The discovery hit the Hawaiian news yesterday afternoon
The species is known now as the Leiopathes annosa. The Latin name refers to the species’ longevity. The coral is found in the ocean depths of one thousand to one thousand six hundred feet in the Hawaiian Island area, the area of Papahanaumokuakea included.
The various depths of the world’s oceans are still quite unknown to us
This sentiment is shared by all who study these underground terrains, most especially when they continue to find new specimens unknown to science to log into the books. It also shows how much we have yet to understand about the environments in which we find these new species as well.

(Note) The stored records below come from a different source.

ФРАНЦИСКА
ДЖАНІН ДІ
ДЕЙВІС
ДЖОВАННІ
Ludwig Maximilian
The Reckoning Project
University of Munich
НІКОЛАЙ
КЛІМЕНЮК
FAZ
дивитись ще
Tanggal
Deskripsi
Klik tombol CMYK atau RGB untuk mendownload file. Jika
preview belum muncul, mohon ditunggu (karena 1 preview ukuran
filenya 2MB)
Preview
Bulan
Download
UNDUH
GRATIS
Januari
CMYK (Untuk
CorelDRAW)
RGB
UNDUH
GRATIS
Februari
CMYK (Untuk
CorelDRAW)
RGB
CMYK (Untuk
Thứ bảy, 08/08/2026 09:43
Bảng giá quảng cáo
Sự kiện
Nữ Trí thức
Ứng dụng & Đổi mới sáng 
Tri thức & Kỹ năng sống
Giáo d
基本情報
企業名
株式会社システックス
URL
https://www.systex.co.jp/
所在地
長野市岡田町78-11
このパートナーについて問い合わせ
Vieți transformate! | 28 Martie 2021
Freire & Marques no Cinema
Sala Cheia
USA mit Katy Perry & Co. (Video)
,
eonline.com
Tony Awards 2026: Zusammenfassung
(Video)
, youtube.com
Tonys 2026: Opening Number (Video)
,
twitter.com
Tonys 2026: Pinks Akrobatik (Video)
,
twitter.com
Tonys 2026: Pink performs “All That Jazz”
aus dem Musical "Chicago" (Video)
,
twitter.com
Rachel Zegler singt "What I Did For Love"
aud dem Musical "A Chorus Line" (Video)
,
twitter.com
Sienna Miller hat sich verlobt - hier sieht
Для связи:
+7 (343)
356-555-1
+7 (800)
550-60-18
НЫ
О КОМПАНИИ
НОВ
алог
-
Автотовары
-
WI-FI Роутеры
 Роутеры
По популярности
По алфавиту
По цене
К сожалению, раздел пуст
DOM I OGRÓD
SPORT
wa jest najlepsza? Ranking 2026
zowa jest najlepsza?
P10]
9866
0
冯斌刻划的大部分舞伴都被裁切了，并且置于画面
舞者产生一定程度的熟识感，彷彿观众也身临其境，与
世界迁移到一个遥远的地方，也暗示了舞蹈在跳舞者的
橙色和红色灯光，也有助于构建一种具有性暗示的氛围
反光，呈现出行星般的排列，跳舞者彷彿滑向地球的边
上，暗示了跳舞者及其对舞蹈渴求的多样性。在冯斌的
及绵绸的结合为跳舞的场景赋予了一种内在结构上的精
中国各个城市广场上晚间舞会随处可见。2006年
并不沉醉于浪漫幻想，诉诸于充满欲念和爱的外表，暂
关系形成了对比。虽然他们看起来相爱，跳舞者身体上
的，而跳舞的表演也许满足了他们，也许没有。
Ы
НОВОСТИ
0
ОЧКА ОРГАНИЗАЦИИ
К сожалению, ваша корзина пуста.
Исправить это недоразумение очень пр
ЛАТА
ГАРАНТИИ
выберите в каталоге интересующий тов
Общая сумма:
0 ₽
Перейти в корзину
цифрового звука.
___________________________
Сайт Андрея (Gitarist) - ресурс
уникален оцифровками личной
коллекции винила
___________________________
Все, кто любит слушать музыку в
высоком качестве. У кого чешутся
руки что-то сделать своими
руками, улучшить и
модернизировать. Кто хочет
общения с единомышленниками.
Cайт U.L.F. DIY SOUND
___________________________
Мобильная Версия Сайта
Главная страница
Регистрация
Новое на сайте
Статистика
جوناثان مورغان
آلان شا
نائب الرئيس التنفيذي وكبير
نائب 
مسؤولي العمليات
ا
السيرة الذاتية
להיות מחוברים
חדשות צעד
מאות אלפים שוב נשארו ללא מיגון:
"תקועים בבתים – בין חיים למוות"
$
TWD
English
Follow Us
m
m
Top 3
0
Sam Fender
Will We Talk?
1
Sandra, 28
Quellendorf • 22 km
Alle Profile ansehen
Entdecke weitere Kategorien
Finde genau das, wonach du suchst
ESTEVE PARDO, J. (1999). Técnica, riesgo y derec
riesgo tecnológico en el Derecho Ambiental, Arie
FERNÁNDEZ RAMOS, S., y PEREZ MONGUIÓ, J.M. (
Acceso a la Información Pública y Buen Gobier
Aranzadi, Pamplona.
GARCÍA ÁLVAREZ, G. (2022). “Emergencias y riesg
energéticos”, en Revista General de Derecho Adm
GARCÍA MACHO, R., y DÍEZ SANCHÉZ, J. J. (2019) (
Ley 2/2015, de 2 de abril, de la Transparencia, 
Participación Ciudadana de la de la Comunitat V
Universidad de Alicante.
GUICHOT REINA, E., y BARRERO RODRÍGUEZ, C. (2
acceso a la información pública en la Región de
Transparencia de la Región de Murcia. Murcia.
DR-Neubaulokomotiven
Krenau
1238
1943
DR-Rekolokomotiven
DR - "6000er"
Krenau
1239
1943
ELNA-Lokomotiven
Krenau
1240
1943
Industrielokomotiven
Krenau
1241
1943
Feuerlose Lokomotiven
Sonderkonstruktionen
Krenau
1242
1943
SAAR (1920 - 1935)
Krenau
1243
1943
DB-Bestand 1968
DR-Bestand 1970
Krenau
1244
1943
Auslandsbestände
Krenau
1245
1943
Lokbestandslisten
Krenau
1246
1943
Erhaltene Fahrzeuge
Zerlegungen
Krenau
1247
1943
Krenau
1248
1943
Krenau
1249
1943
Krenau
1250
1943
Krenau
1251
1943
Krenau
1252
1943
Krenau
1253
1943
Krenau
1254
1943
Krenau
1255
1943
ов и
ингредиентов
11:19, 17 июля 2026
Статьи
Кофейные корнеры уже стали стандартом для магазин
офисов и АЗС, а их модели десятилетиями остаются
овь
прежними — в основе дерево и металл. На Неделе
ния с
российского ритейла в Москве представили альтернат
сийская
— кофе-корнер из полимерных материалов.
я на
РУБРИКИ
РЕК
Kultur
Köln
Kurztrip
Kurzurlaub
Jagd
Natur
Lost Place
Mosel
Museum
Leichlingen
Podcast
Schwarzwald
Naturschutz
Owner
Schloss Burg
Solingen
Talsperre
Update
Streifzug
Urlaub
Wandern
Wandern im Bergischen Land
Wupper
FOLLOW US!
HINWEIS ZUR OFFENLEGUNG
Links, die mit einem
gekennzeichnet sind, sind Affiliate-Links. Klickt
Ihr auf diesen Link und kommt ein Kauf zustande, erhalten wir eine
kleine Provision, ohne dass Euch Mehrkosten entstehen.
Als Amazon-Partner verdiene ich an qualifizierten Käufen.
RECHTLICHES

According to the news story, the new coral species was incorrectly identified as one that exists in the Mediterranean Sea, but upon further inspection the consensus was that it was unique. Researchers after the initial impressions were done with could see that this new coral species was different in its morphology in the comparisons of Hawaiian and Mediterranean specimens.
Want more info about the new coral species?
For more in-depth detail about the specimen, you can read it here in the ZOOTAXA article.
The specimens of the new coral species were collected by the Hawaii Undersea Research Lab for study then given to the National Musuem of Natural History in D.C and to the Bishop Musuem in Honolulu for further studies whenever feasible. Time will tell what further information can be revealed from this new coral species and also the underwater environment that houses the species.